■ **The task**: Copy out, unchanged, the stretch of the entries below from the line containing "Page size: 1241x1754." through the end of the entries, and nothing else.
-- START OF Recorded data --
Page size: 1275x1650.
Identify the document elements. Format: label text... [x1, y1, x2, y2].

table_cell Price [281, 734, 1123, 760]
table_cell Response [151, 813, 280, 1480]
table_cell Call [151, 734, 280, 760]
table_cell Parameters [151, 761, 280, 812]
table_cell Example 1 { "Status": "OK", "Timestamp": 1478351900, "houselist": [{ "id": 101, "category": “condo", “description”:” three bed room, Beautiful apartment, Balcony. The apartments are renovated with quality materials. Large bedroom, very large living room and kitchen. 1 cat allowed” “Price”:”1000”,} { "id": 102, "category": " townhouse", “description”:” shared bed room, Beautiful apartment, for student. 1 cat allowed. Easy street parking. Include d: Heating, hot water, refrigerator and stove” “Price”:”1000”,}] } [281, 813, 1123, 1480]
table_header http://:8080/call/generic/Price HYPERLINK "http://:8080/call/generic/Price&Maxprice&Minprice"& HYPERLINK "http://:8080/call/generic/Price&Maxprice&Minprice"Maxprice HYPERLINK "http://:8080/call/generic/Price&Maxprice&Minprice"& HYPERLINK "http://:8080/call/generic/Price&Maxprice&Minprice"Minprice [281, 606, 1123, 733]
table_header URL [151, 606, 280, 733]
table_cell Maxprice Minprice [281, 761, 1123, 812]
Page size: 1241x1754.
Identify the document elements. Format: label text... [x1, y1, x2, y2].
-- END OF Recorded data --
■ **Expected answer**:
Page size: 1241x1754.
Identify the document elements. Format: label text... [x1, y1, x2, y2].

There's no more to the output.